Sauroscaptor Temporal range: Lopingian PreꞒ Ꞓ O S D C P T J K Pg N

Scientific classification
- Domain: Eukaryota
- Kingdom: Animalia
- Phylum: Chordata
- Clade: Synapsida
- Clade: Therapsida
- Suborder: †Anomodontia
- Clade: †Dicynodontia
- Family: †Cistecephalidae
- Genus: †Sauroscaptor Kammerer, Bandyopadhyay, and Ray, 2016
- Type species: †S. tharavati Kammerer, Bandyopadhyay, and Ray, 2016

= Sauroscaptor =

Extinct genus of dicynodonts

Sauroscaptor is a genus of cistecephalid dicynodont from the upper Permian of India, containing one species, S. tharavati. It is remarkable for the extreme placement of its pineal foramen, which bulges out of the posterior margin of its skull.

== Etymology ==
Sauroscaptor means "lizard mole" or "lizard digger", and is derived from the Greek word σαῦρος, meaning "lizard", and the Greek word σκάπτω, meaning "digger", which is used as a suffix in the Indian mole genera Euroscaptor and Parascaptor. The type species, S. tharavati, honors Tharavat S. Kutty, discoverer of the Kundaram Formation fauna that includes Sauroscaptor.

==History==

The fossils of Sauroscaptor show various forms of compression, and were originally interpreted as pertaining to several different genera of dicynodont. However, the shared presence of several unique traits not affected by compression proved that the fossils all belonged to a single endemic species.

==Description==

Sauroscaptor, like most cistecephalids, was a tuskless, small-bodied, fossorial dicyonodont. The posterior margin of its pineal foramen bulges out from the back of the skull, resulting in a chimney-like nuchal crest continuous with the foramen.
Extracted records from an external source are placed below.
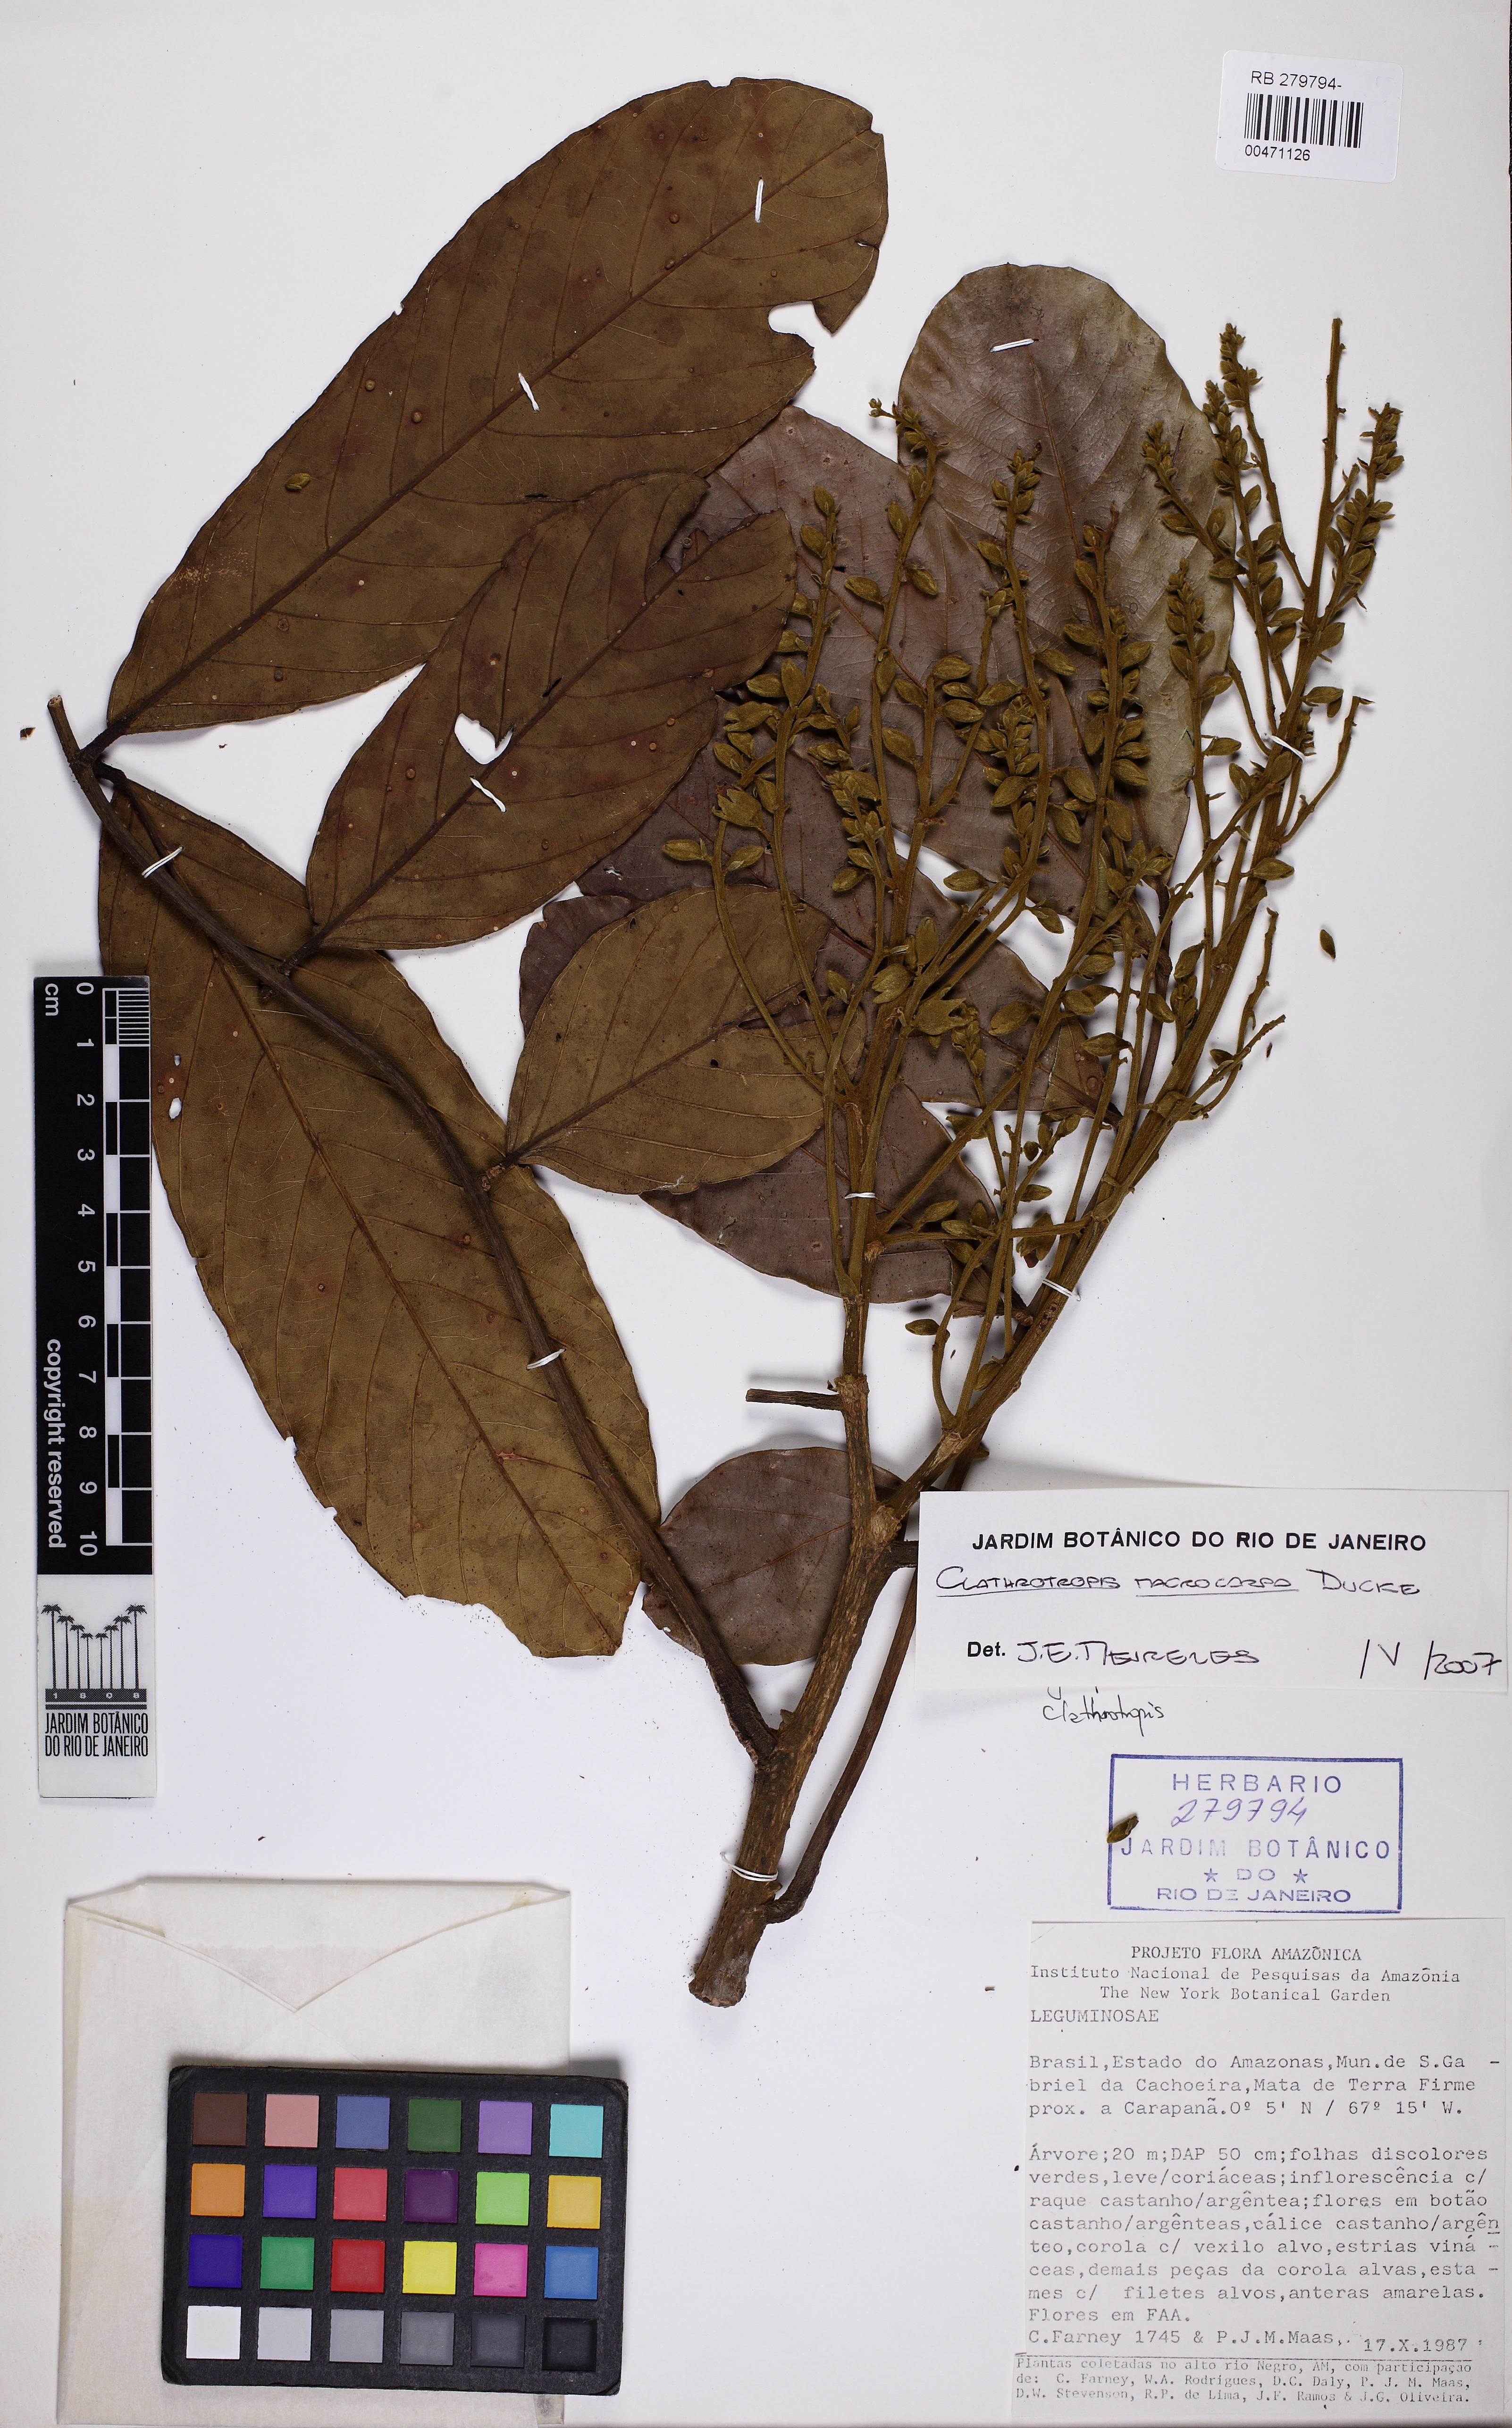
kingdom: Plantae
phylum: Tracheophyta
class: Magnoliopsida
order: Fabales
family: Fabaceae
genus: Clathrotropis
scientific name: Clathrotropis macrocarpa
It has a significantly narrower skull table than is typical for cistecephalids. It is closely similar to an unnamed genus from Zambia, which shares the unusual pineal foramen position, but differ in the breadth of the skull table and morphology of the nuchal crest, as well as in the Zambian taxon being the only known tusked cisticephalid.

==Classification==

Sauroscaptor is the basalmost known cistecephalid dicynodont.